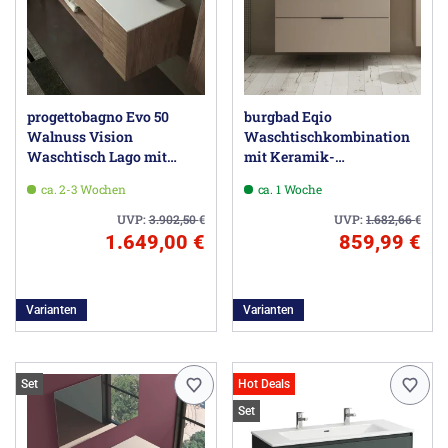
progettobagno Evo 50
burgbad Eqio
Walnuss Vision
Waschtischkombination
Waschtisch Lago mit
mit Keramik-
Unterschrank 120 cm,
Aufsatzwaschtisch 120 cm,
ca. 2-3 Wochen
ca. 1 Woche
Ausführung links ohne
mit Griff G0200
Hahnloch
UVP:
3.902,50
€
UVP:
1.682,66
€
1.649,00 €
859,99 €
Varianten
Varianten
Set
Hot Deals
Set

· · · ·

▶ _TO-DO ITEM_
Copy each line above exactly, with no images.

▶ _ANSWER TO THIS PROBLEM_
progettobagno Evo 50
burgbad Eqio
Walnuss Vision
Waschtischkombination
Waschtisch Lago mit
mit Keramik-
Unterschrank 120 cm,
Aufsatzwaschtisch 120 cm,
ca. 2-3 Wochen
ca. 1 Woche
Ausführung links ohne
mit Griff G0200
Hahnloch
UVP:
3.902,50
€
UVP:
1.682,66
€
1.649,00 €
859,99 €
Varianten
Varianten
Set
Hot Deals
Set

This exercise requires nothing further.